French priest who uncovered Nazi killing sites awarded Lantos rights prize

Accepting honor named for Holocaust survivor congressman, Father Patrick Desbois warns against standing idle as atrocities are carried out

Father Patrick Desbois speaks after being awarded the Lantos Human Rights Prize on Capitol Hill in Washington, DC, on October 26, 2017. (Chris Kleponis)
Father Patrick Desbois speaks after being awarded the Lantos Human Rights Prize on Capitol Hill in Washington, DC, on October 26, 2017. (Chris Kleponis)

WASHINGTON — A French priest whose work has uncovered millions of previously unknown victims of the Nazi genocide was awarded the Lantos Foundation’s Human Rights Prize on Thursday morning, named for the Holocaust survivor and longtime California congressman.

Father Patrick Desbois, a Roman Catholic clergyman who teaches at Georgetown University’s Program for Jewish Civilization, was recognized during a reception on Capitol Hill as a “vital voice standing up for the values of decency, dignity, freedom, and justice.”

His scholarly reportage on the Holocaust has focused on the Jews who were killed by mass shootings by Nazi units in Russia, Ukraine, Belarus, Poland, Moldova and Romania between 1941 and 1944.

In 2004, Desbois founded Yahad-In Unum, a French organization whose sole mission was to locate the mass graves of Jewish victims from Nazi paramilitary death squads.

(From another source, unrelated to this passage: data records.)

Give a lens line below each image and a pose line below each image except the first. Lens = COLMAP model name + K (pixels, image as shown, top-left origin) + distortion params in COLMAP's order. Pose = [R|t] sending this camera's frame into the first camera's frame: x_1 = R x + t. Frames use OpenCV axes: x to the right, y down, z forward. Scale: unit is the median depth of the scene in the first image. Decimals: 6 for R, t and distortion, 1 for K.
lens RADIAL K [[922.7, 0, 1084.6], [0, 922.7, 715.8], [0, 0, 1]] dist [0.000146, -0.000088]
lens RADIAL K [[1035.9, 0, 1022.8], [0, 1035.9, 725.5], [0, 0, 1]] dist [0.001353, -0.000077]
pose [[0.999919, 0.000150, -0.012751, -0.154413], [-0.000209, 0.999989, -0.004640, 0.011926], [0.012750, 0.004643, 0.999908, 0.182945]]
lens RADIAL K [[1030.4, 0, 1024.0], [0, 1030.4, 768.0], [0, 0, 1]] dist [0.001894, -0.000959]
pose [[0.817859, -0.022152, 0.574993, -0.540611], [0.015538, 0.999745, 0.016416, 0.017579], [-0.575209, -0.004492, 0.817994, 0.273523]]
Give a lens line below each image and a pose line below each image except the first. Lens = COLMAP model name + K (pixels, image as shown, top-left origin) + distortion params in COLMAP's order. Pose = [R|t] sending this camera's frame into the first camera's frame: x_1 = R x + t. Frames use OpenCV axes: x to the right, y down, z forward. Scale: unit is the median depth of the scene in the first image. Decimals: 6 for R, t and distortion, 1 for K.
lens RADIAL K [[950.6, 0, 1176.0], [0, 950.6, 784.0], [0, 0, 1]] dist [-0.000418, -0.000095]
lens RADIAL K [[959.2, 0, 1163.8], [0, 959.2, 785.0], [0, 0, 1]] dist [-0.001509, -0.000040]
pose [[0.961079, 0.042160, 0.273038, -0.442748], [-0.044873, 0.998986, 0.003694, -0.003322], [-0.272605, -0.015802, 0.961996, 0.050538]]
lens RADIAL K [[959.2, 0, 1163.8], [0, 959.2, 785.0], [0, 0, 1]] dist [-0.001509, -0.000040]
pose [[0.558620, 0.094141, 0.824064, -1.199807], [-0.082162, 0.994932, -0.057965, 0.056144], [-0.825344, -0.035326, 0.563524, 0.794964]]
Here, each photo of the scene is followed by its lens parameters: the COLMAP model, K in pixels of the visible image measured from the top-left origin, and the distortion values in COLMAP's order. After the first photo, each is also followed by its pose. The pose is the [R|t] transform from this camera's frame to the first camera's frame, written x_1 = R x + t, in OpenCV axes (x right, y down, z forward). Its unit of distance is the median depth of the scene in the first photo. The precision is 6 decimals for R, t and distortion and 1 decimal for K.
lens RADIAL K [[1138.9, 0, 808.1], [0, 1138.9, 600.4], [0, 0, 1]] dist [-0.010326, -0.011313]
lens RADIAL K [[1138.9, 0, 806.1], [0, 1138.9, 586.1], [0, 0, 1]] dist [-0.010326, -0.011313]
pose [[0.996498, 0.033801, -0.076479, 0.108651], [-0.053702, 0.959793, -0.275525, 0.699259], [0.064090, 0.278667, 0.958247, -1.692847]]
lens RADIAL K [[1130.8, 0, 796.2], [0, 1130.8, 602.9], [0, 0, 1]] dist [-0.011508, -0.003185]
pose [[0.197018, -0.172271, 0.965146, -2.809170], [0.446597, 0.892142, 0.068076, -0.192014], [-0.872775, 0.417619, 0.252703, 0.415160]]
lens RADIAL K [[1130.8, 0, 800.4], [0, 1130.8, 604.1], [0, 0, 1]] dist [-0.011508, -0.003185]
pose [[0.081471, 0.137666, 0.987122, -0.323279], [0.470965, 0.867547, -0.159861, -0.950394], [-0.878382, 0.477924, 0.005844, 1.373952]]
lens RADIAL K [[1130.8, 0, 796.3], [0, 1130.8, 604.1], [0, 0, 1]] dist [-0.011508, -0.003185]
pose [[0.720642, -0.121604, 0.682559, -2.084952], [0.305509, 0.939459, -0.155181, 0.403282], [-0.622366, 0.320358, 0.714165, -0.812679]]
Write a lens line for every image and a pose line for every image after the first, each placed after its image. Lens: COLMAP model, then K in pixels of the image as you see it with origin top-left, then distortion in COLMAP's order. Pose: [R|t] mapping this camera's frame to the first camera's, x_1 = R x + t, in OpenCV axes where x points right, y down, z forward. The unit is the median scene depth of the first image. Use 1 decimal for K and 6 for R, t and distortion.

These regiments were responsible for the mass killings of Jews, often by shooting and primarily in the former Soviet Union.

Through this project, he exposed the “Holocaust by bullets,” as he called it, which claimed roughly 1.5 million Jewish lives.

His first book, “Holocaust by Bullets: A Priest’s Journey to Uncover the Truth behind the Murder of 1.5 Million Jews,” was based on that work and the culmination of its discoveries.

Desbois has another book — a memoir on his life as an anti-genocide activist and Holocaust scholar — due for publication in 2018.

Father Patrick Desbois accepts the Lantos Human Rights Prize on Capitol Hill in Washington, DC, on October 26, 2017. (Chris Kleponis)

As part of his research, he has conducted numerous interviews with the witnesses of the Nazi atrocities and used detectors to find and excavate cartridges and bullets from the graves where corpses were thrown and buried.

Other than uncovering unknown truths about the Nazi’s killing operation, Desbois has also been working on collecting evidence of the Islamic State’s massacre of the Yazidi people in parts of Iraq and Syria.

In brief remarks Thursday, he warned against sitting idly while genocides and atrocities are carried out in plain sight.

“The more you advertise the crime, the less people act,” he said, adding “the bad people connect faster than the good people.”

The Lantos Human Rights Prize is an annual award given by the Lantos Foundation for Human Rights and Justice, an organization founded by Tom and Annette Lantos, who were both Holocaust survivors.

Past recipients have included Hillary Clinton, the Dalai Lama and Elie Wiesel.

Tom Lantos, who died in 2008, was a Democratic member of the US House of Representatives from California. He is the only Holocaust survivor to have ever served as a member of Congress.

Introducing Desbois on Wednesday, CBS correspondent Lara Logan said his work shed light on a dark aspect of the human condition.

“There is nothing more human than the capacity to kill,” she said.